Bagaimana pencegahannya?
dr Akhada menyarankan, minum air cukup. Dengan rumusan lebih dari 50 cc dikali berat badan selama 24 jam. Apabila seseorang memiliki karakter mudah berkeringat, konsumsi air putih dilebihkan. Dengan target, buang air kecil minimal 0.5-1 cc kali berat badan per jam.
Misalnya, berat badan 60 kg dalam 24 jam buang air kecil minimal 720-1.000 cc dan jernih tidak berwarna, apalagi pekat.
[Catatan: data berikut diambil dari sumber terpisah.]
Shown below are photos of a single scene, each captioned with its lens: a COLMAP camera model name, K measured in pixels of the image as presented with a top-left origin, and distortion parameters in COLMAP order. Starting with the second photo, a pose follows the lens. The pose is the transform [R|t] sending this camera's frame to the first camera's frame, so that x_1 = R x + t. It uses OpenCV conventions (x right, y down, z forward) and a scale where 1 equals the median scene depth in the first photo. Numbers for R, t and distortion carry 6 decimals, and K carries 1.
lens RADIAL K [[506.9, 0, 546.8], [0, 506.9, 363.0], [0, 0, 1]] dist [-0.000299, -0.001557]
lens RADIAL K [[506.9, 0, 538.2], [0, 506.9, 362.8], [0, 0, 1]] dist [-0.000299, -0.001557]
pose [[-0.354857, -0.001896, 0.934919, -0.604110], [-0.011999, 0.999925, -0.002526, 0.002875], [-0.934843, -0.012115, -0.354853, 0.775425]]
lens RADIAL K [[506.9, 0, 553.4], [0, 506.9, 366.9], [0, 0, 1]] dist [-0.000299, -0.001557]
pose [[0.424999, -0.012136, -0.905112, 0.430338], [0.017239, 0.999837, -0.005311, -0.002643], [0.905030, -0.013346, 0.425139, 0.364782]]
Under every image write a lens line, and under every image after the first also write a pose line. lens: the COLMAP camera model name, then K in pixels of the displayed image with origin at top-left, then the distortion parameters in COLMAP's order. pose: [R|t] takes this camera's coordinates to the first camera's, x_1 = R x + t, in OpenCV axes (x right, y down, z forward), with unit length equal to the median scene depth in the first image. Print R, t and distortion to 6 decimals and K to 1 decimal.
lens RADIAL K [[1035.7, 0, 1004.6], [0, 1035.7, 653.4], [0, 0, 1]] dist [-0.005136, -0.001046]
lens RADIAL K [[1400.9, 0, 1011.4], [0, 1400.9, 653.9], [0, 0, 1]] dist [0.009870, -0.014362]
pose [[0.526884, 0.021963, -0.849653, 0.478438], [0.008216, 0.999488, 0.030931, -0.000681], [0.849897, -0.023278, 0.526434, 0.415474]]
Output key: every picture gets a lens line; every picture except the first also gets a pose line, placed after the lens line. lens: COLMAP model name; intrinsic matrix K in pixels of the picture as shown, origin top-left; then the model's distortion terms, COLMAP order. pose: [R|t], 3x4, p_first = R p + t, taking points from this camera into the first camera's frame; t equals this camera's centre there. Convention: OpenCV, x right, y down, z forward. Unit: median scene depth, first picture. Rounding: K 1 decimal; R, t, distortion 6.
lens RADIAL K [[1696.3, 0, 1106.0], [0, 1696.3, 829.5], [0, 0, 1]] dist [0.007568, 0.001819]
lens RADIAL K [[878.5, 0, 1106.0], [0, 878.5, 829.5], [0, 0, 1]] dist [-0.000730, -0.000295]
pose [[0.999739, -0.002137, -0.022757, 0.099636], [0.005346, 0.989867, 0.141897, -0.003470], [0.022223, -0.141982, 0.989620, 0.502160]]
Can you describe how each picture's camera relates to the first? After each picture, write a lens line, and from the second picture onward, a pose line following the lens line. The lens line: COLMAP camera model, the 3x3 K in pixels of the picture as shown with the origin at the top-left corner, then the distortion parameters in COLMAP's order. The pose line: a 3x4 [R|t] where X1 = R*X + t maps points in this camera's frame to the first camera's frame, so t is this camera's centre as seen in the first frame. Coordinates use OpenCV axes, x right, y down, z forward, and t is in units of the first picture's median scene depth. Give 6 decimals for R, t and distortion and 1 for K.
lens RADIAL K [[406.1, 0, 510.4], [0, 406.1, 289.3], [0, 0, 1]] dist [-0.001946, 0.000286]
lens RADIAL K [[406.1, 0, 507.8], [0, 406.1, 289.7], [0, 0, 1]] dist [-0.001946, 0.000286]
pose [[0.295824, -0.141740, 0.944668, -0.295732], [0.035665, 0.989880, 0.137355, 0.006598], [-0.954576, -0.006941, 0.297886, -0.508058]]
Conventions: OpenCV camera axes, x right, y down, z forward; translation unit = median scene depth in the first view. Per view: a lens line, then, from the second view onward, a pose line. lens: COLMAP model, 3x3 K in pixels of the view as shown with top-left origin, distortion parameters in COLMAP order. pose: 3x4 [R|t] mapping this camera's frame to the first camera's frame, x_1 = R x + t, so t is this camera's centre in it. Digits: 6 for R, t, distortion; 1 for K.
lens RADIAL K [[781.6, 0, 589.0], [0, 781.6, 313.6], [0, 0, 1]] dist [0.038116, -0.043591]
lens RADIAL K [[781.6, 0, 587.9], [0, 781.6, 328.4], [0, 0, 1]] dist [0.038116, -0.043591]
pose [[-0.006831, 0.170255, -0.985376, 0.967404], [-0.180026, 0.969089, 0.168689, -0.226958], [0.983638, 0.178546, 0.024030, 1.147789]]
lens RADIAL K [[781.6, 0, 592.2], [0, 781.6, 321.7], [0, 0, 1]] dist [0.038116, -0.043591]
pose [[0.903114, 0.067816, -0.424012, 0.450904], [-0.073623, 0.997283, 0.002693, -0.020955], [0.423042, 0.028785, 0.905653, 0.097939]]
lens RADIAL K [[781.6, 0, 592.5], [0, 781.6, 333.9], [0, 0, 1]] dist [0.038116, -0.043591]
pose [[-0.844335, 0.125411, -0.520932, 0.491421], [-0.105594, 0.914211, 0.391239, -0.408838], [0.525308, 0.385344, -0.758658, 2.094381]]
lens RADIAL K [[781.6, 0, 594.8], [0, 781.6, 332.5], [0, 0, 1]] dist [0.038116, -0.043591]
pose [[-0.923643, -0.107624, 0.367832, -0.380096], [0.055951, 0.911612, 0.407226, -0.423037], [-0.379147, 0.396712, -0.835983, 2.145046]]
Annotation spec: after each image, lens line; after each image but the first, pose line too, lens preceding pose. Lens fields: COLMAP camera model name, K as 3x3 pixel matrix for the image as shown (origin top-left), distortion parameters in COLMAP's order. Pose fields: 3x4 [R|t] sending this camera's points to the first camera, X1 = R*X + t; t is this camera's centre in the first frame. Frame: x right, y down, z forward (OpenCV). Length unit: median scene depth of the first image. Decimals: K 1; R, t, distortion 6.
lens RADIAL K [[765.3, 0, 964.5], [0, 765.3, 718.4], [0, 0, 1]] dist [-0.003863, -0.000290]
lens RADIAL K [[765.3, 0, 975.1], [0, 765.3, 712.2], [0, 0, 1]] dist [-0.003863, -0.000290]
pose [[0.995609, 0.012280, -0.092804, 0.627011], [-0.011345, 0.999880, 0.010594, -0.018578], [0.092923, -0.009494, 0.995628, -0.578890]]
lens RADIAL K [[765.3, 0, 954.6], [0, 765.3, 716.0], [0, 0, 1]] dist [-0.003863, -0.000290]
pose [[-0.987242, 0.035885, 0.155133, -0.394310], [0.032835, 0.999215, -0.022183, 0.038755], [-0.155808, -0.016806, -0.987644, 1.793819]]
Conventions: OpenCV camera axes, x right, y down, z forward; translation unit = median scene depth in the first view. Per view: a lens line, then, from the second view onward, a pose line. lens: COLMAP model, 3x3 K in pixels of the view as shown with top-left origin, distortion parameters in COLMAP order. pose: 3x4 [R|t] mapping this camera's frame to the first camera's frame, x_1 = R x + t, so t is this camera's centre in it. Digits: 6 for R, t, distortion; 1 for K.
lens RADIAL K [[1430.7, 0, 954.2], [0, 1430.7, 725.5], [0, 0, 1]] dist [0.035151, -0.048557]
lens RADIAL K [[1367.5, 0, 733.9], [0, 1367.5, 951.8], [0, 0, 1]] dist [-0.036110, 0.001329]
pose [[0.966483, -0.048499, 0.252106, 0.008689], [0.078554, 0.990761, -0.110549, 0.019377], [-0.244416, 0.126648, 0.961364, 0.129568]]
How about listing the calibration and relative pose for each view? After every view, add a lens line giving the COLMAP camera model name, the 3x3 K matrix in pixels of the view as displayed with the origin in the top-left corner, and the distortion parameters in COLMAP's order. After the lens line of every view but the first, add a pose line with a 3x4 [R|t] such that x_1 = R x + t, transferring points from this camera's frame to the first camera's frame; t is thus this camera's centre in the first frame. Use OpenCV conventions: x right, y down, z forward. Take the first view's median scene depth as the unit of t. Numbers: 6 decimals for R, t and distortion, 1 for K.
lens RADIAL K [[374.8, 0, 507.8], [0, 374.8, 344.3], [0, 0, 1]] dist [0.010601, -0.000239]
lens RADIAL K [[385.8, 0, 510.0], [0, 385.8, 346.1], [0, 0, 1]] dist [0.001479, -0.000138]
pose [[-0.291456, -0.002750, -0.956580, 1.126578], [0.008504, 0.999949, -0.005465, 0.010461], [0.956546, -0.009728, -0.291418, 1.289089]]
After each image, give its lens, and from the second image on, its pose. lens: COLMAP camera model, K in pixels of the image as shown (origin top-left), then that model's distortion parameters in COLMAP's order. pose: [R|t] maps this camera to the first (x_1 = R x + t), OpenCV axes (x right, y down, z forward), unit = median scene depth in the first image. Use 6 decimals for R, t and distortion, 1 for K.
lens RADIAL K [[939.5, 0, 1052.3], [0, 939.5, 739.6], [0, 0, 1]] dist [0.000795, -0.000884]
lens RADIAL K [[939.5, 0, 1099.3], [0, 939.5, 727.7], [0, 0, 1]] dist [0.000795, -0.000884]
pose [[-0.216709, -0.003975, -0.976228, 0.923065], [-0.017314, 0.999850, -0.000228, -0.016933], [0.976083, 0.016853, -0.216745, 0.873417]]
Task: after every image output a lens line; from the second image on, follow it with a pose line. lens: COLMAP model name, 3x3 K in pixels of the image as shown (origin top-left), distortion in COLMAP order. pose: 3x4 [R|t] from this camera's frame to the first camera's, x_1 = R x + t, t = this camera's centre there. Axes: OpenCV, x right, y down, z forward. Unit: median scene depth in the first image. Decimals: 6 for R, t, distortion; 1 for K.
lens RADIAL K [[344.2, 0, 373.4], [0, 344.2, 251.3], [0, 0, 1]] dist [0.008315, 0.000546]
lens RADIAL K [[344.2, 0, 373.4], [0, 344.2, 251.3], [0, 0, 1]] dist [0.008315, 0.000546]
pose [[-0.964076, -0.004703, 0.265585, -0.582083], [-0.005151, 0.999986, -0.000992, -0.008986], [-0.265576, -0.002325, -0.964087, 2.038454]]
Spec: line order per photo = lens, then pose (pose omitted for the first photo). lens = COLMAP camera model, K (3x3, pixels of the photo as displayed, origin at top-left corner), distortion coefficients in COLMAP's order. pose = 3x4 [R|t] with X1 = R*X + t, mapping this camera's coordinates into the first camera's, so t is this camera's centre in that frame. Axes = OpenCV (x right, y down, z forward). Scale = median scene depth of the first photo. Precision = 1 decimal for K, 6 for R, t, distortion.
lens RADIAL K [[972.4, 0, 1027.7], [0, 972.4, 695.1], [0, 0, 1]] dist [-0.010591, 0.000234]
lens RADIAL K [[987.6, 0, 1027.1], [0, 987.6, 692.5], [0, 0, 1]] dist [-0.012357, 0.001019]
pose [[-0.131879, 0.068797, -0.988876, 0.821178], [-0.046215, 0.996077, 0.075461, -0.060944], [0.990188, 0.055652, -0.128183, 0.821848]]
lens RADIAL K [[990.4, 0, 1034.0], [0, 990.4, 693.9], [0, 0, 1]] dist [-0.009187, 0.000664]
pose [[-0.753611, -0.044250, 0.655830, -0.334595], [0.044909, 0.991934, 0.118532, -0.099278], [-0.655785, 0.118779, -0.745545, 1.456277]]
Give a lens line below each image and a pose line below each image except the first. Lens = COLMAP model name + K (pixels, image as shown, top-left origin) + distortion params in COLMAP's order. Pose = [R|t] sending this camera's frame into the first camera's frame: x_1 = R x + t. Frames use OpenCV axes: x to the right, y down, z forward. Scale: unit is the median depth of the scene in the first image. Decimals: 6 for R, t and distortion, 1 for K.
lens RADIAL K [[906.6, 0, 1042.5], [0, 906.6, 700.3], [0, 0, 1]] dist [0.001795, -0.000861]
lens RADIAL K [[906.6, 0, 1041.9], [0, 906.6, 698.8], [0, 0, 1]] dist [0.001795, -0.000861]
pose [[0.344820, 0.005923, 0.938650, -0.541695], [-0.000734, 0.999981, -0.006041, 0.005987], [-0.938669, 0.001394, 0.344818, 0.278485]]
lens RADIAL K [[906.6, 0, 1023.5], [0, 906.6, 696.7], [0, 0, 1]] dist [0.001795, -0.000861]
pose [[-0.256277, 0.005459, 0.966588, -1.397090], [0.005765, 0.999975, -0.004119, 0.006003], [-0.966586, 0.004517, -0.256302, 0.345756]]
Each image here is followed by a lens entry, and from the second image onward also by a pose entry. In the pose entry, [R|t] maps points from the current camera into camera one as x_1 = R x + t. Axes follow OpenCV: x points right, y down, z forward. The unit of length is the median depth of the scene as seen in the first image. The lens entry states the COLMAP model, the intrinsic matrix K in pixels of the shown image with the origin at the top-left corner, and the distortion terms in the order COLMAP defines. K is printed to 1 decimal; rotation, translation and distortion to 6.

“Sekali kencing paling tidak 250-300 cc. Minimal 4 kali kencing seriap hari,” katanya.
Dia mengakui sulit untuk mengurangi makanan tinggi kalsium karena banyaknya makanan yang mengandung kalsium. Meskipun dengan kadar yang tidak tinggi. Kecuali terlihat kasat mata air minum kita mengandung kapur.
Solusinya, konsumsi bahan pengikatnya yaitu sitrat. Bisa didapatkan dari jeruk nipis, lemon, berry, dan anggur.
Demgam adanya sitrat yang berimbang dengan kalsium, lanjut dia, keduanya akan berikatan sehingga kalsium tidak akan mengendap di ginjal.